━━ Data shown ━━
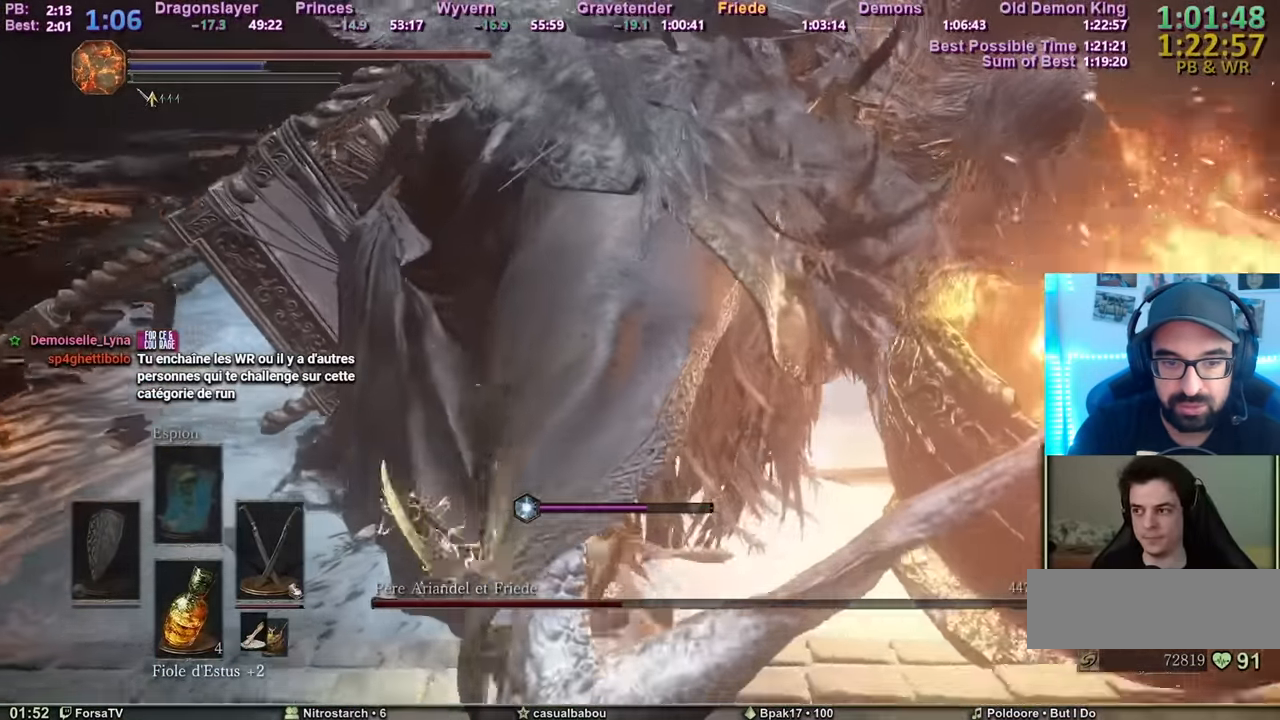
{"keys": ["q"], "mouse": [], "events": []}
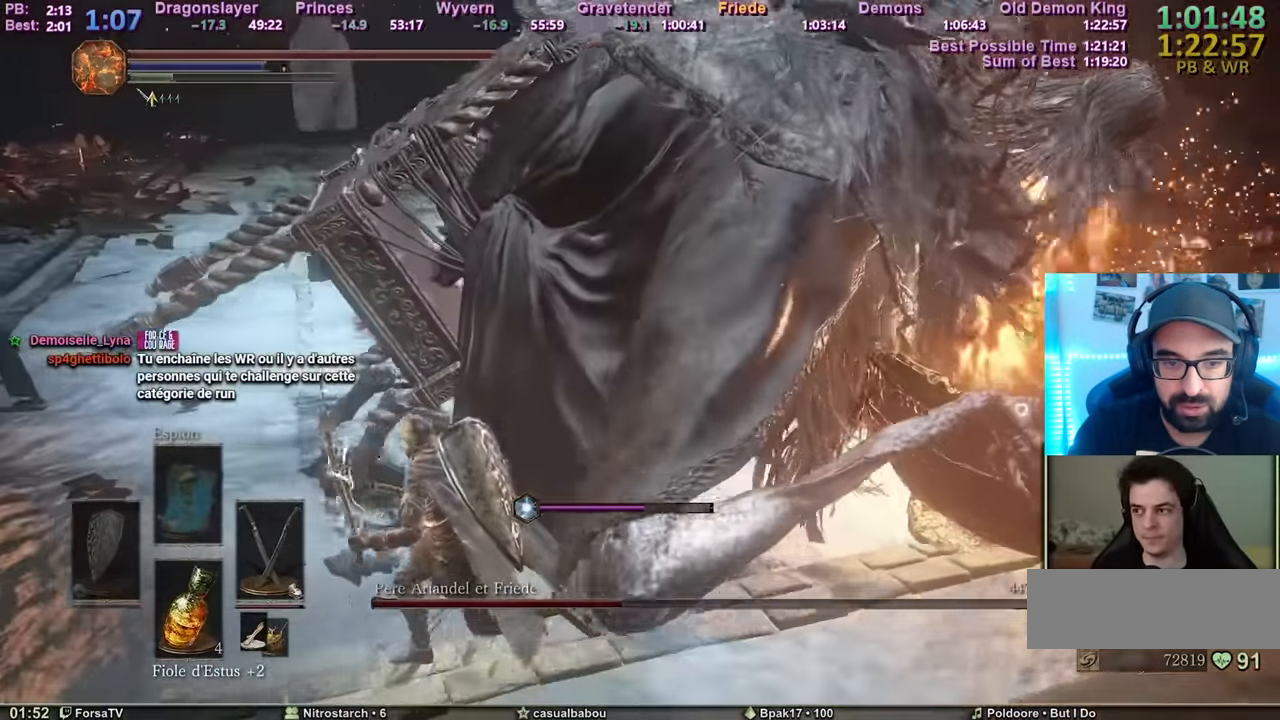
{"keys": ["q", "z"], "mouse": [], "events": [[217, "z", "down"]]}
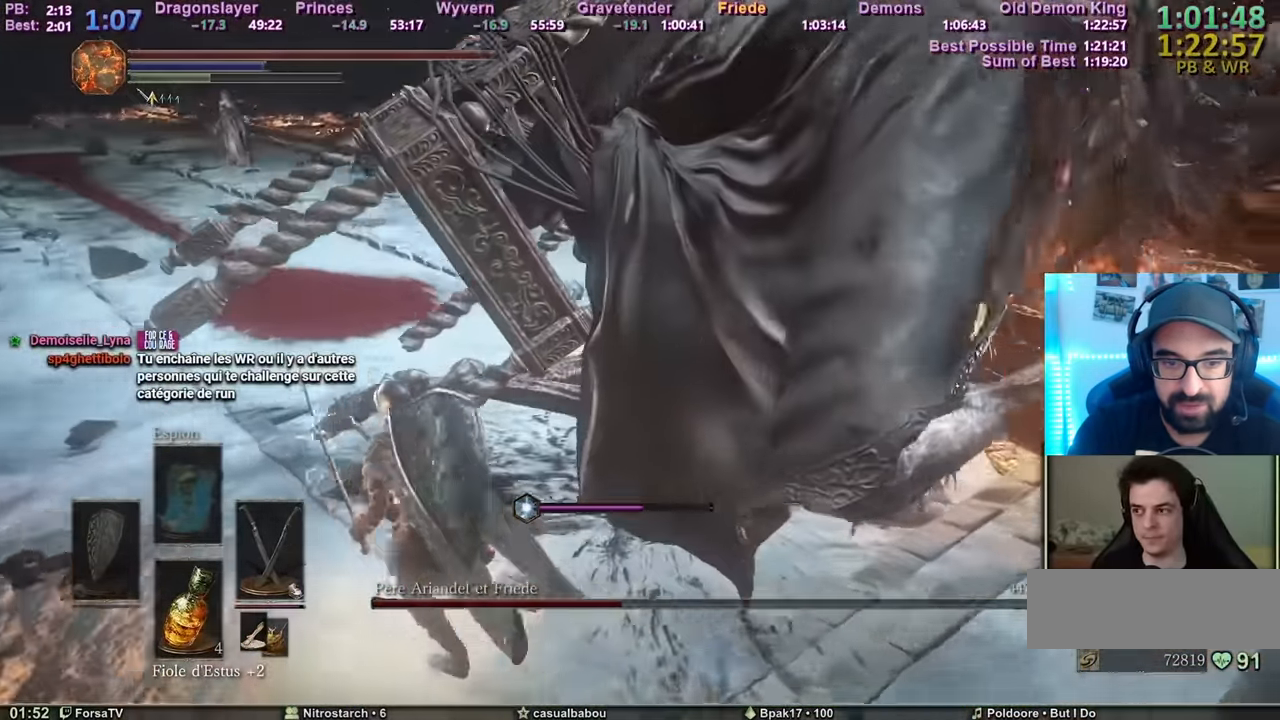
{"keys": ["q", "z"], "mouse": [], "events": []}
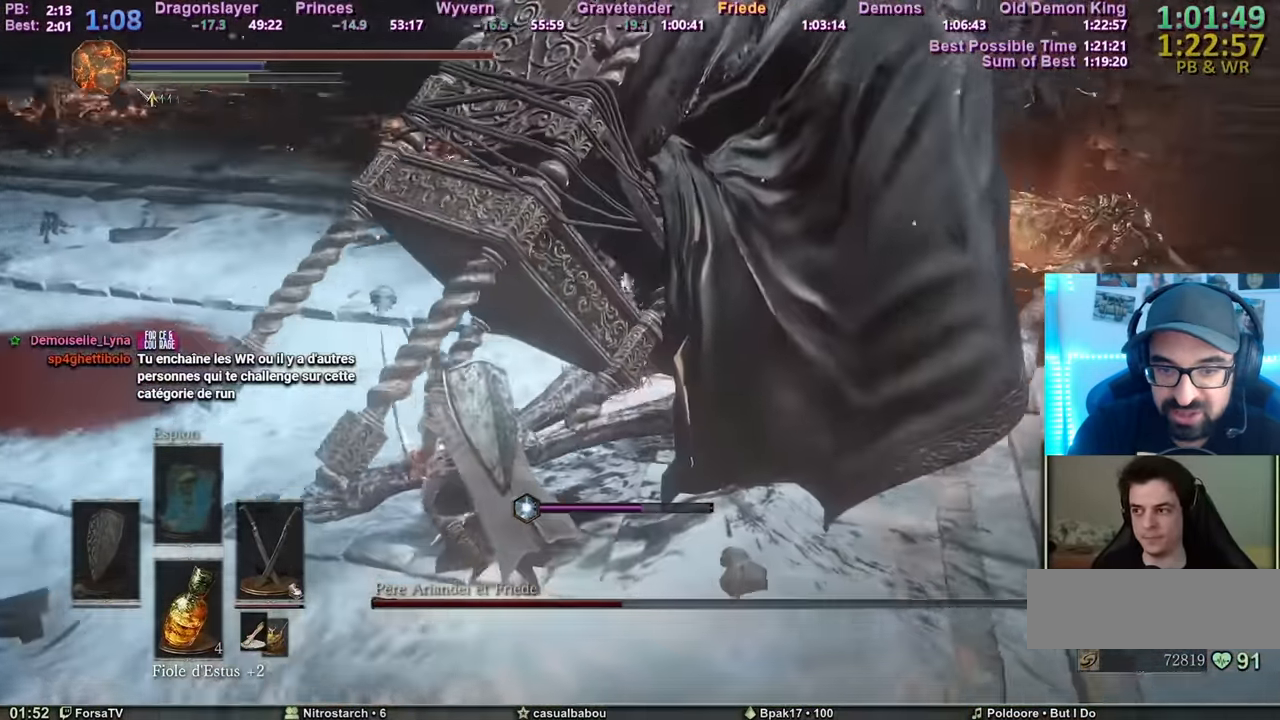
{"keys": ["z"], "mouse": [], "events": [[200, "q", "up"]]}
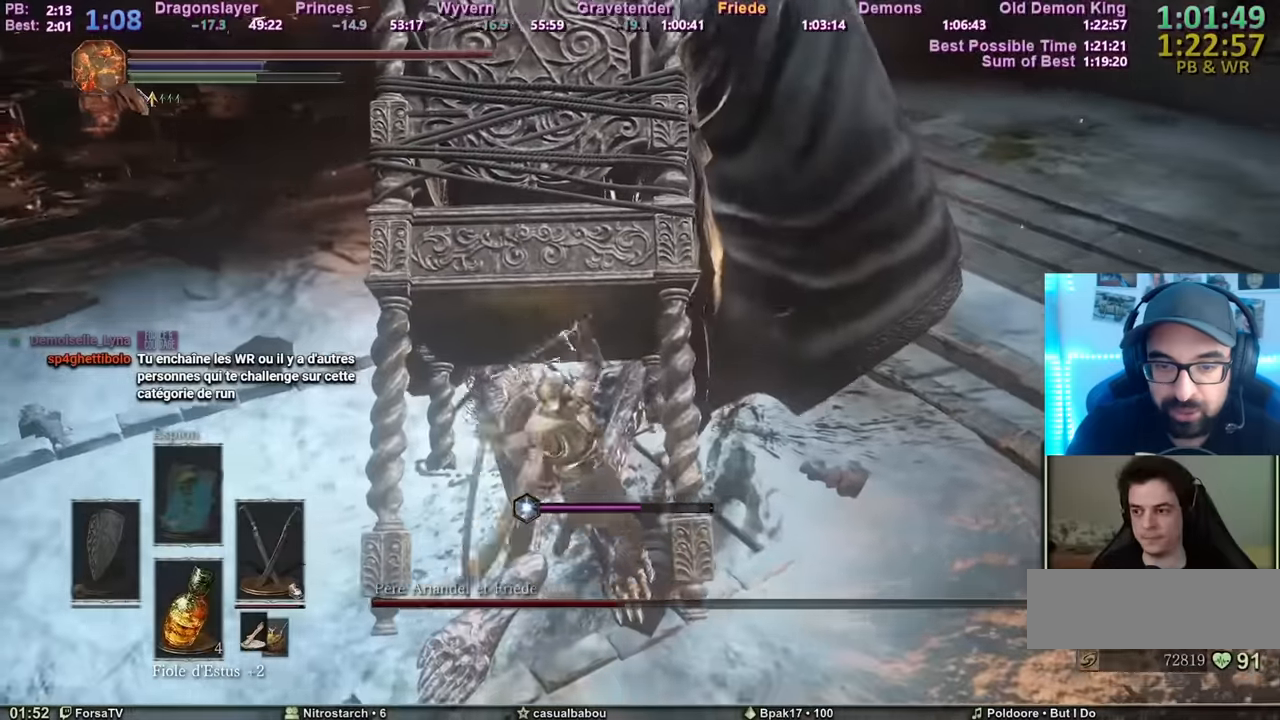
{"keys": ["z"], "mouse": [], "events": [[117, "mouse_mb4", "down"], [217, "mouse_mb4", "up"]]}
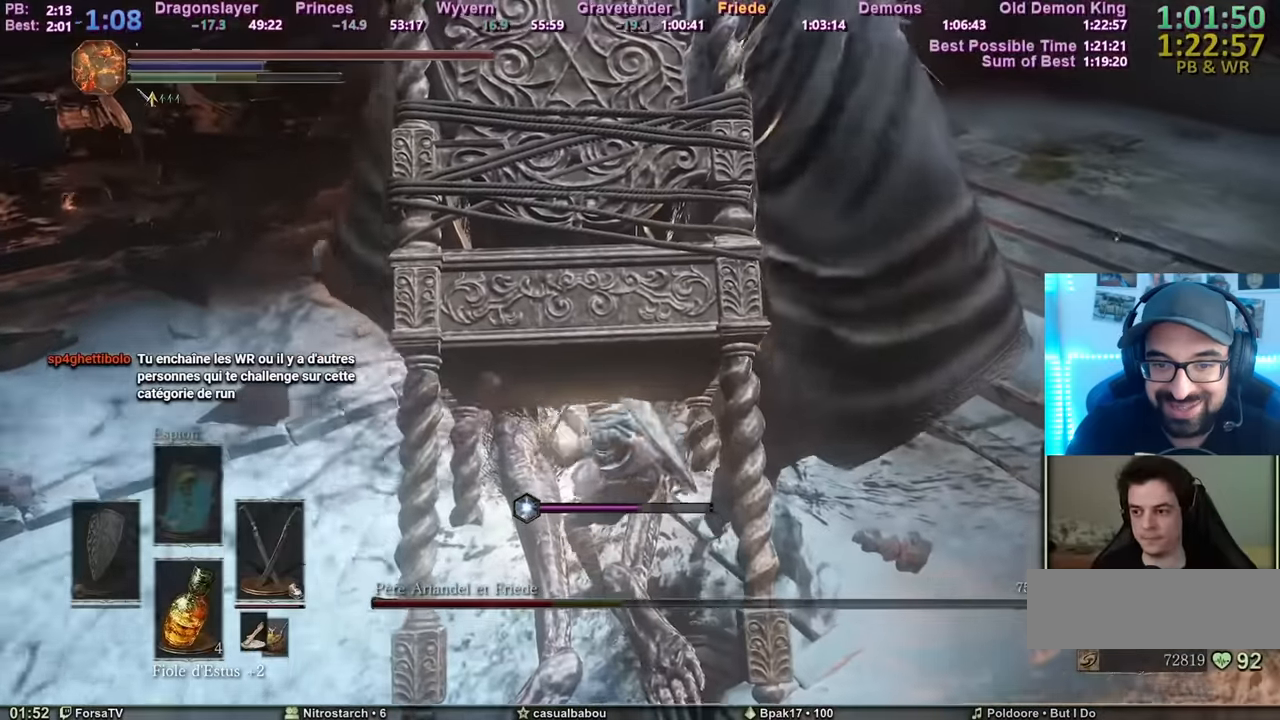
{"keys": ["z"], "mouse": [], "events": []}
━━━
About this task:
Each line of the data above is to be output exactly; the pictures are not to appear.

Solution for this problem:
{"keys": ["q"], "mouse": [], "events": []}
{"keys": ["q", "z"], "mouse": [], "events": [[217, "z", "down"]]}
{"keys": ["q", "z"], "mouse": [], "events": []}
{"keys": ["z"], "mouse": [], "events": [[200, "q", "up"]]}
{"keys": ["z"], "mouse": [], "events": [[117, "mouse_mb4", "down"], [217, "mouse_mb4", "up"]]}
{"keys": ["z"], "mouse": [], "events": []}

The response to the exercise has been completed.